▶ _Data extracts_
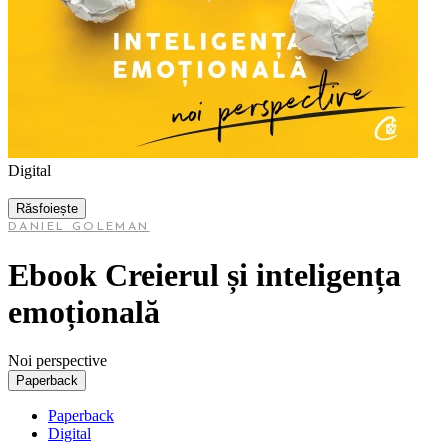
Digital
Răsfoiește
DANIEL GOLEMAN
Ebook Creierul și inteligența
emoțională
Noi perspective
Paperback
Paperback
Digital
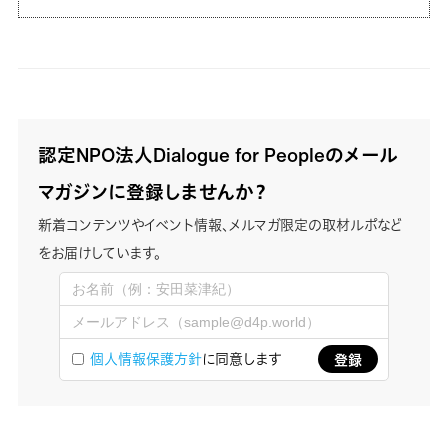
認定NPO法人Dialogue for Peopleのメール
マガジンに登録しませんか？
新着コンテンツやイベント情報、メルマガ限定の取材ルポなど
をお届けしています。
個人情報保護方針
に同意します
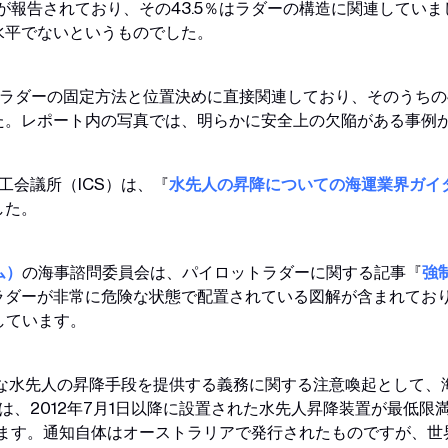
が報告されており、その43.5％はラダーの構造に関連してい
水平でないというものでした。
ットラダーの固定方法と位置決めに直接関連しており、そのうちの
た。レポート内の写真では、明らかに安全上の欠陥がある事例
商工会議所（ICS）は、『
水先人の昇降についての海運業界ガイダ
した。
ム）
の海事諮問委員会は、パイロットラダーに関する記事『
強
ラダーが非常に危険な状態で配置されている図解が含まれてお
しています。
安全な水先人の昇降手段を提供する義務に関する注意喚起として、
知は、2012年7月1日以降に設置された水先人昇降装置が最低
ます。通知自体はオーストラリアで発行されたものですが、世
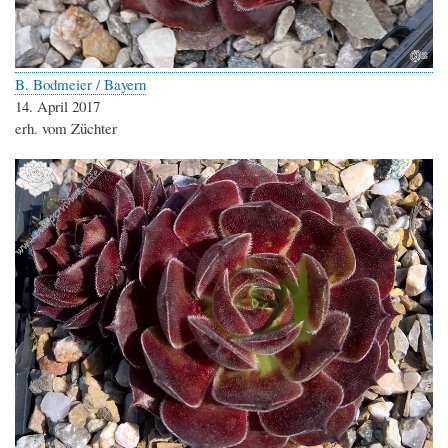
B. Bodmeier / Bayern
14. April 2017
erh. vom Züchter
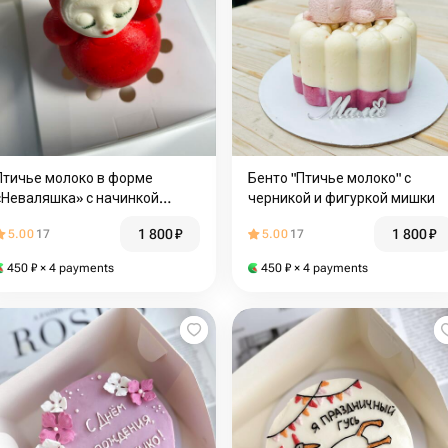
Птичье молоко в форме
Бенто "Птичье молоко" с
«Неваляшка» с начинкой
черникой и фигуркой мишки
манго
1 800
₽
1 800
₽
5.00
17
5.00
17
450
₽
× 4 payments
450
₽
× 4 payments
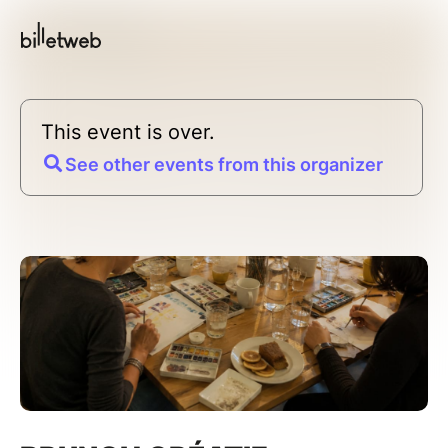
This event is over.
See other events from this organizer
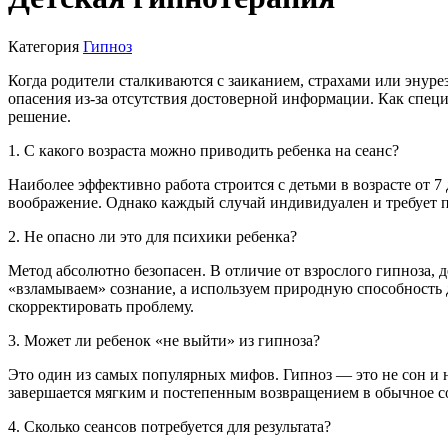
Категория
Гипноз
Когда родители сталкиваются с заиканием, страхами или энур
опасения из-за отсутствия достоверной информации. Как спец
решение.
1. С какого возраста можно приводить ребенка на сеанс?
Наиболее эффективно работа строится с детьми в возрасте от 7
воображение. Однако каждый случай индивидуален и требует 
2. Не опасно ли это для психики ребенка?
Метод абсолютно безопасен. В отличие от взрослого гипноза, д
«взламываем» сознание, а используем природную способность де
скорректировать проблему.
3. Может ли ребенок «не выйти» из гипноза?
Это один из самых популярных мифов. Гипноз — это не сон и н
завершается мягким и постепенным возвращением в обычное со
4. Сколько сеансов потребуется для результата?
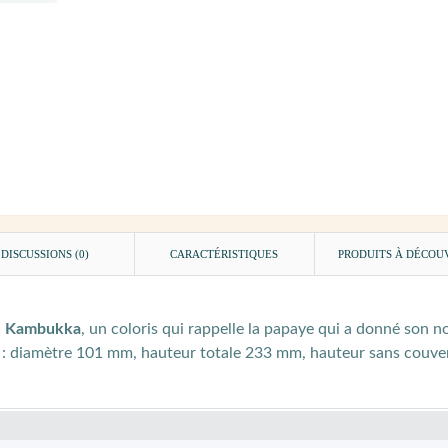
DISCUSSIONS (0)
CARACTÉRISTIQUES
PRODUITS À DÉCOU
e Kambukka
, un coloris qui rappelle la papaye qui a donné son
 : diamètre 101 mm, hauteur totale 233 mm, hauteur sans couver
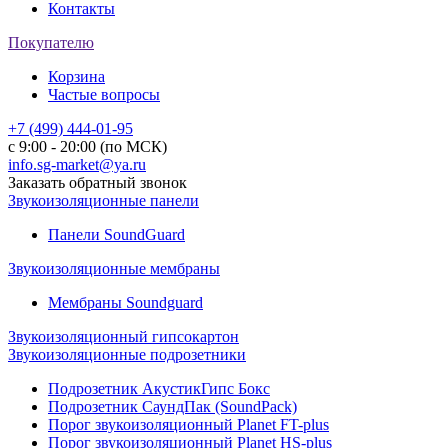
Контакты
Покупателю
Корзина
Частые вопросы
+7 (499) 444-01-95
с 9:00 - 20:00 (по МСК)
info.sg-market@ya.ru
Заказать обратный звонок
Звукоизоляционные панели
Панели SoundGuard
Звукоизоляционные мембраны
Мембраны Soundguard
Звукоизоляционный гипсокартон
Звукоизоляционные подрозетники
Подрозетник АкустикГипс Бокс
Подрозетник СаундПак (SoundPack)
Порог звукоизоляционный Planet FT-plus
Порог звукоизоляционный Planet HS-plus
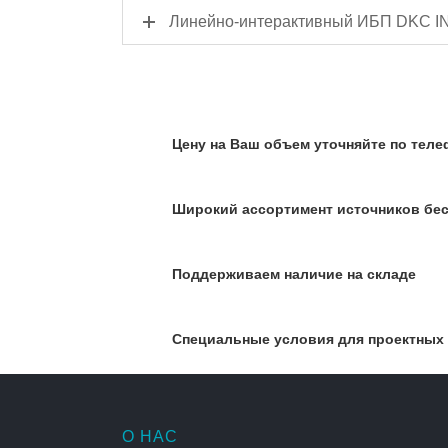
Линейно-интерактивный ИБП DKC IN
Цену на Ваш объем уточняйте по телеф
Широкий ассортимент источников бес
Поддерживаем наличие на складе
Специальные условия для проектных
О НАС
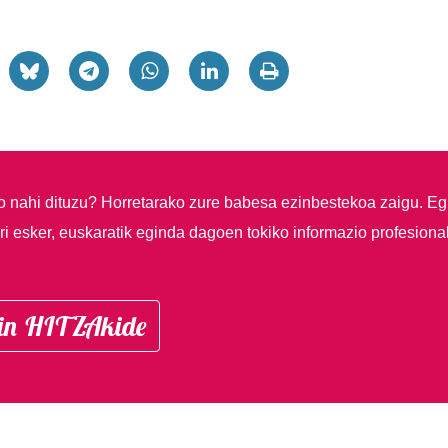
so nahi dituzu?
Horretarako zure babesa ezinbestekoa zaigu. Eg
i esker, euskaratik eginda dagoen tokiko informazio profesiona
in HITZAkide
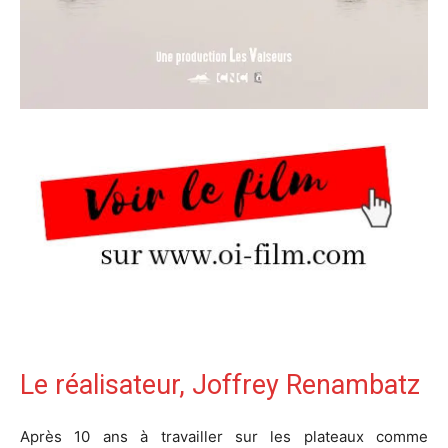
Le réalisateur, Joffrey Renambatz
Après 10 ans à travailler sur les plateaux comme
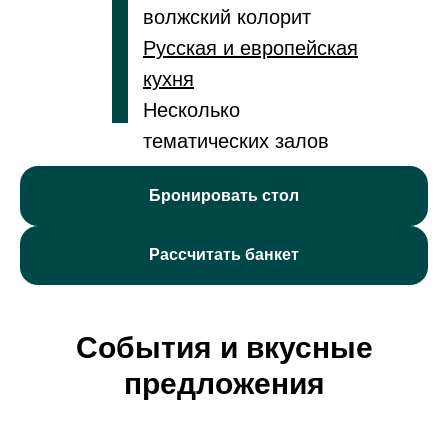
волжский колорит
Русская и европейская
кухня
Несколько
тематических залов
Бронировать стол
Рассчитать банкет
События и вкусные
предложения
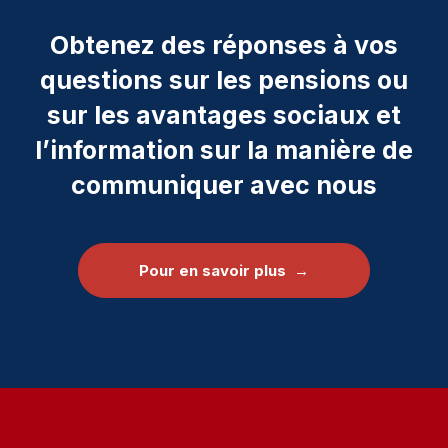
Obtenez des réponses à vos
questions sur les pensions ou
sur les avantages sociaux et
l’information sur la manière de
communiquer avec nous
Pour en savoir plus →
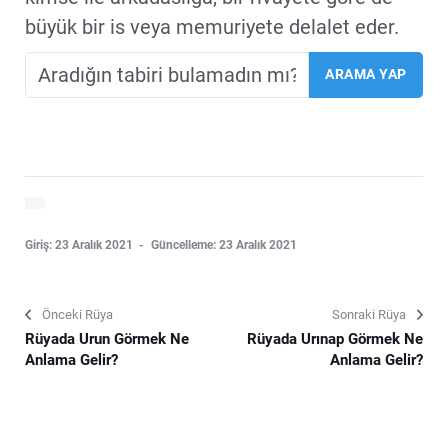
büyük bir is veya memuriyete delalet eder.
Giriş: 23 Aralık 2021
Güncelleme: 23 Aralık 2021
Önceki Rüya
Sonraki Rüya
Rüyada Urun Görmek Ne
Rüyada Urınap Görmek Ne
Anlama Gelir?
Anlama Gelir?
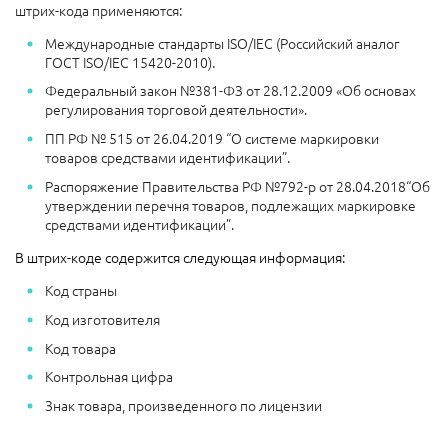
штрих-кода применяются:
Международные стандарты ISO/IEC (Российский аналог
ГОСТ ISO/IEC 15420-2010).
Федеральный закон №381-ФЗ от 28.12.2009 «Об основах
регулирования торговой деятельности».
ПП РФ № 515 от 26.04.2019 “О системе маркировки
товаров средствами идентификации”.
Распоряжение Правительства РФ №792-р от 28.04.2018“Об
утверждении перечня товаров, подлежащих маркировке
средствами идентификации”.
В штрих-коде содержится следующая информация:
Код страны
Код изготовителя
Код товара
Контрольная цифра
Знак товара, произведенного по лицензии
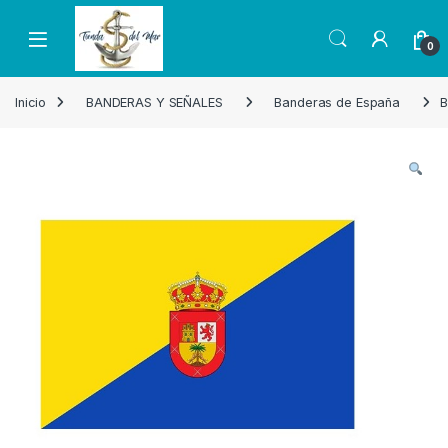
Skip to navigation
Skip to content
Open
0
Inicio
BANDERAS Y SEÑALES
Banderas de España
B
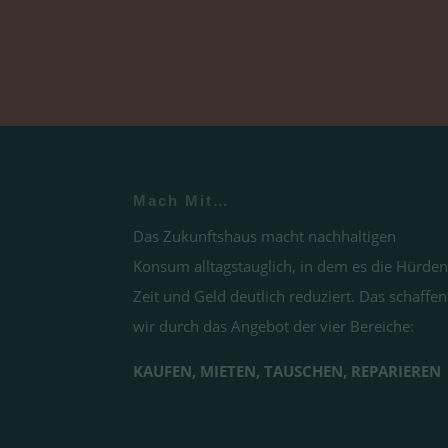
Mach Mit…
Das Zukunftshaus macht nachhaltigen
Konsum alltagstauglich, in dem es die Hürden
Zeit und Geld deutlich reduziert. Das schaffen
wir durch das Angebot der vier Bereiche:
KAUFEN, MIETEN, TAUSCHEN, REPARIEREN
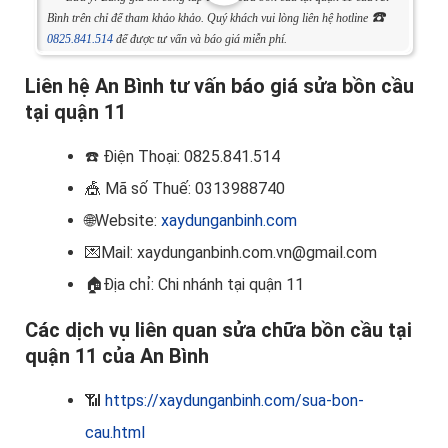
☎️
Bình trên chỉ để tham khảo khảo. Quý khách vui lòng liên hệ hotline
0825.841.514
để được tư vấn và báo giá miễn phí.
Liên hệ An Bình tư vấn báo giá sửa bồn cầu
tại quận 11
☎️
Điện Thoại: 0825.841.514
🎪
Mã số Thuế: 0313988740
🌐Website:
xaydunganbinh.com
💌Mail: xaydunganbinh.com.vn@gmail.com
🏠
Địa chỉ: Chi nhánh tại quận 11
Các dịch vụ liên quan sửa chữa bồn cầu tại
quận 11 của An Bình
📶
https://xaydunganbinh.com/sua-bon-
cau.html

▶ _Exercise description_
Everything in the entries must come back exactly, except the pictures.

▶ _Answer section_
Digital
Răsfoiește
DANIEL GOLEMAN
Ebook Creierul și inteligența
emoțională
Noi perspective
Paperback
Paperback
Digital
認定NPO法人Dialogue for Peopleのメール
マガジンに登録しませんか？
新着コンテンツやイベント情報、メルマガ限定の取材ルポなど
をお届けしています。
個人情報保護方針
に同意します
が報告されており、その43.5％はラダーの構造に関連してい
水平でないというものでした。
ットラダーの固定方法と位置決めに直接関連しており、そのうちの
た。レポート内の写真では、明らかに安全上の欠陥がある事例
商工会議所（ICS）は、『
水先人の昇降についての海運業界ガイダ
した。
ム）
の海事諮問委員会は、パイロットラダーに関する記事『
強
ラダーが非常に危険な状態で配置されている図解が含まれてお
しています。
安全な水先人の昇降手段を提供する義務に関する注意喚起として、
知は、2012年7月1日以降に設置された水先人昇降装置が最低
ます。通知自体はオーストラリアで発行されたものですが、世
B. Bodmeier / Bayern
14. April 2017
erh. vom Züchter
Птичье молоко в форме
Бенто "Птичье молоко" с
«Неваляшка» с начинкой
черникой и фигуркой мишки
манго
1 800
₽
1 800
₽
5.00
17
5.00
17
450
₽
× 4 payments
450
₽
× 4 payments
This event is over.
See other events from this organizer
Категория
Гипноз
Когда родители сталкиваются с заиканием, страхами или энур
опасения из-за отсутствия достоверной информации. Как спец
решение.
1. С какого возраста можно приводить ребенка на сеанс?
Наиболее эффективно работа строится с детьми в возрасте от 7
воображение. Однако каждый случай индивидуален и требует 
2. Не опасно ли это для психики ребенка?
Метод абсолютно безопасен. В отличие от взрослого гипноза, д
«взламываем» сознание, а используем природную способность де
скорректировать проблему.
3. Может ли ребенок «не выйти» из гипноза?
Это один из самых популярных мифов. Гипноз — это не сон и н
завершается мягким и постепенным возвращением в обычное со
4. Сколько сеансов потребуется для результата?
DISCUSSIONS (0)
CARACTÉRISTIQUES
PRODUITS À DÉCOU
e Kambukka
, un coloris qui rappelle la papaye qui a donné son
 : diamètre 101 mm, hauteur totale 233 mm, hauteur sans couver
Контакты
Покупателю
Корзина
Частые вопросы
+7 (499) 444-01-95
с 9:00 - 20:00 (по МСК)
info.sg-market@ya.ru
Заказать обратный звонок
Звукоизоляционные панели
Панели SoundGuard
Звукоизоляционные мембраны
Мембраны Soundguard
Звукоизоляционный гипсокартон
Звукоизоляционные подрозетники
Подрозетник АкустикГипс Бокс
Подрозетник СаундПак (SoundPack)
Порог звукоизоляционный Planet FT-plus
Порог звукоизоляционный Planet HS-plus
Линейно-интерактивный ИБП DKC IN
Цену на Ваш объем уточняйте по телеф
Широкий ассортимент источников бес
Поддерживаем наличие на складе
Специальные условия для проектных
О НАС
so nahi dituzu?
Horretarako zure babesa ezinbestekoa zaigu. Eg
i esker, euskaratik eginda dagoen tokiko informazio profesiona
in HITZAkide
Le réalisateur, Joffrey Renambatz
Après 10 ans à travailler sur les plateaux comme
волжский колорит
Русская и европейская
кухня
Несколько
тематических залов
Бронировать стол
Рассчитать банкет
События и вкусные
предложения
Obtenez des réponses à vos
questions sur les pensions ou
sur les avantages sociaux et
l’information sur la manière de
communiquer avec nous
Pour en savoir plus →
büyük bir is veya memuriyete delalet eder.
Giriş: 23 Aralık 2021
Güncelleme: 23 Aralık 2021
Önceki Rüya
Sonraki Rüya
Rüyada Urun Görmek Ne
Rüyada Urınap Görmek Ne
Anlama Gelir?
Anlama Gelir?
штрих-кода применяются:
Международные стандарты ISO/IEC (Российский аналог
ГОСТ ISO/IEC 15420-2010).
Федеральный закон №381-ФЗ от 28.12.2009 «Об основах
регулирования торговой деятельности».
ПП РФ № 515 от 26.04.2019 “О системе маркировки
товаров средствами идентификации”.
Распоряжение Правительства РФ №792-р от 28.04.2018“Об
утверждении перечня товаров, подлежащих маркировке
средствами идентификации”.
В штрих-коде содержится следующая информация:
Код страны
Код изготовителя
Код товара
Контрольная цифра
Знак товара, произведенного по лицензии
Skip to navigation
Skip to content
Open
0
Inicio
BANDERAS Y SEÑALES
Banderas de España
B
Mach Mit…
Das Zukunftshaus macht nachhaltigen
Konsum alltagstauglich, in dem es die Hürden
Zeit und Geld deutlich reduziert. Das schaffen
wir durch das Angebot der vier Bereiche:
KAUFEN, MIETEN, TAUSCHEN, REPARIEREN
☎️
Bình trên chỉ để tham khảo khảo. Quý khách vui lòng liên hệ hotline
0825.841.514
để được tư vấn và báo giá miễn phí.
Liên hệ An Bình tư vấn báo giá sửa bồn cầu
tại quận 11
☎️
Điện Thoại: 0825.841.514
🎪
Mã số Thuế: 0313988740
🌐Website:
xaydunganbinh.com
💌Mail: xaydunganbinh.com.vn@gmail.com
🏠
Địa chỉ: Chi nhánh tại quận 11
Các dịch vụ liên quan sửa chữa bồn cầu tại
quận 11 của An Bình
📶
https://xaydunganbinh.com/sua-bon-
cau.html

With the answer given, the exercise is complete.